### WHAT TO DO
Reproduce the lines of the data from the line with "QUI SOMMES-NOUS ?" to the line with "UT SÉDUIRE LA MLB", including both of those lines, and nothing else.

[Excerpts from a dataset]
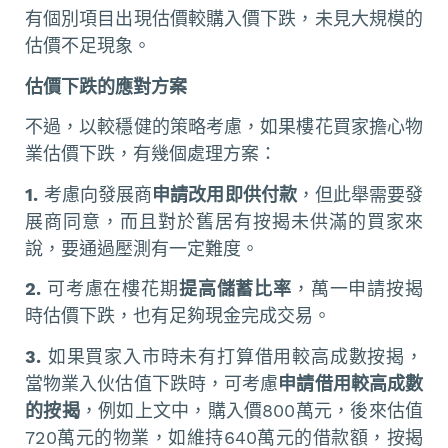
有個別項目出現估價較購入價下跌，未見大規模的
估價不足現象。
估價下跌的應對方案
不過，以較穩健的策略考慮，如果樓花買家擔心物
業估價下跌，有幾個處理方案：
1.
考慮向發展商
申請改用即供付款
，但此舉需要發
展商同意，而且對於舊居有按揭未供滿的買家來
說，要通過壓測有一定難度。
2.
可考慮在樓花期
提高儲蓄比率
，萬一申請按揭
時估價下跌，也有足夠現金完成交易。
3.
如果買家入市時未有打算借用較高成數按揭，
當物業入伙估值下跌時，可考慮
申請借用較高成數
的按揭
，例如上文中，購入價800萬元，後來估值
720萬元的物業，如維持640萬元的借款額，按揭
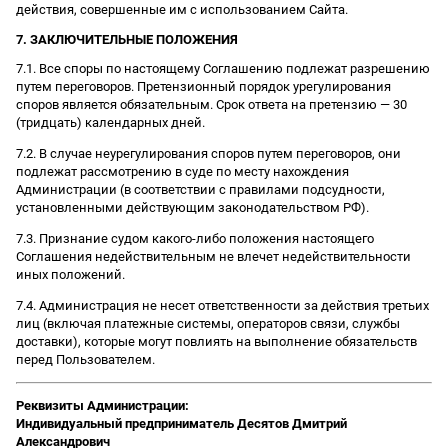
действия, совершенные им с использованием Сайта.
7. ЗАКЛЮЧИТЕЛЬНЫЕ ПОЛОЖЕНИЯ
7.1. Все споры по настоящему Соглашению подлежат разрешению
путем переговоров. Претензионный порядок урегулирования
споров является обязательным. Срок ответа на претензию — 30
(тридцать) календарных дней.
7.2. В случае неурегулирования споров путем переговоров, они
подлежат рассмотрению в суде по месту нахождения
Администрации (в соответствии с правилами подсудности,
установленными действующим законодательством РФ).
7.3. Признание судом какого-либо положения настоящего
Соглашения недействительным не влечет недействительности
иных положений.
7.4. Администрация не несет ответственности за действия третьих
лиц (включая платежные системы, операторов связи, службы
доставки), которые могут повлиять на выполнение обязательств
перед Пользователем.
Реквизиты Администрации:
Индивидуальный предприниматель Десятов Дмитрий
Александрович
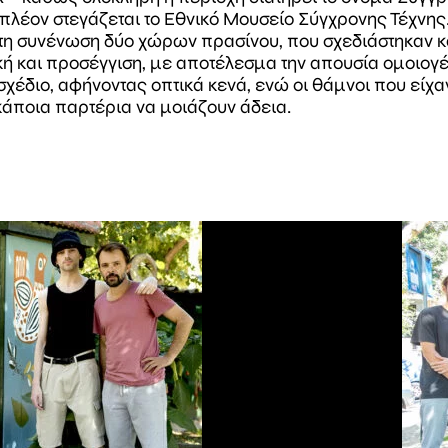
πλέον στεγάζεται το Εθνικό Μουσείο Σύγχρονης Τέχνης.
η συνένωση δύο χώρων πρασίνου, που σχεδιάστηκαν κα
κή και προσέγγιση, με αποτέλεσμα την απουσία ομοιογέν
χέδιο, αφήνοντας οπτικά κενά, ενώ οι θάμνοι που είχ
 κάποια παρτέρια να μοιάζουν άδεια.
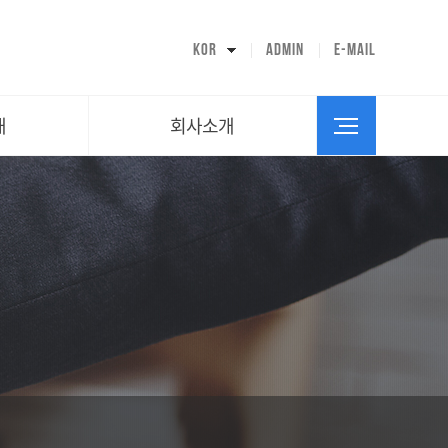
대표인사말
회사연혁
KOR
ADMIN
E-MAIL
조직도
시설안내
오시는길
내
회사소개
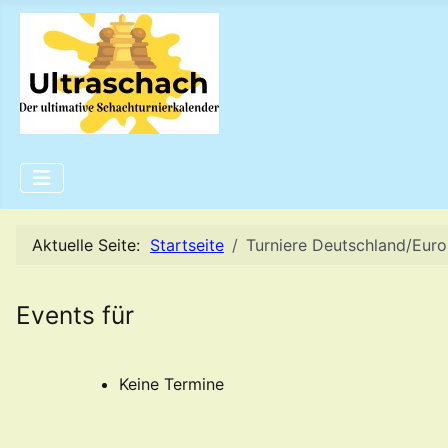
Aktuelle Seite:
Startseite
Turniere Deutschland/Eur
Events für
Keine Termine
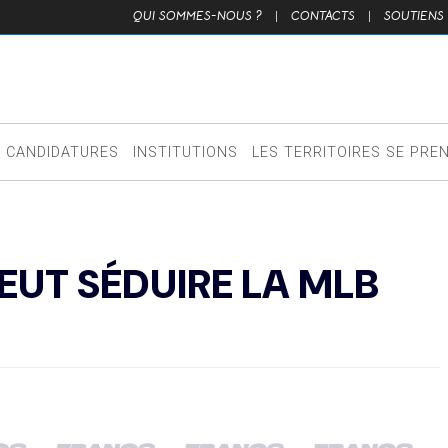
QUI SOMMES-NOUS ?
|
CONTACTS
|
SOUTIENS
CANDIDATURES
INSTITUTIONS
LES TERRITOIRES SE PRE
UT SÉDUIRE LA MLB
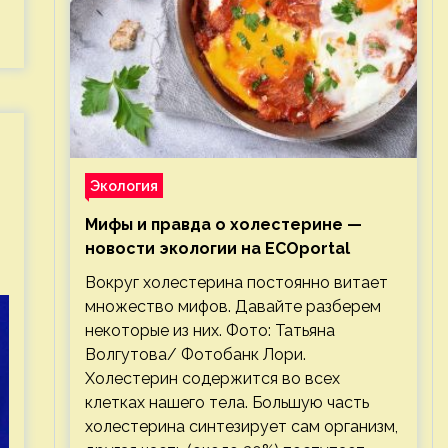
Экология
Мифы и правда о холестерине —
новости экологии на ECOportal
Вокруг холестерина постоянно витает
множество мифов. Давайте разберем
некоторые из них. Фото: Татьяна
Волгутова/ Фотобанк Лори.
Холестерин содержится во всех
клетках нашего тела. Большую часть
холестерина синтезирует сам организм,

### TASK ANSWER
QUI SOMMES-NOUS ?
|
CONTACTS
|
SOUTIENS
CANDIDATURES
INSTITUTIONS
LES TERRITOIRES SE PRE
UT SÉDUIRE LA MLB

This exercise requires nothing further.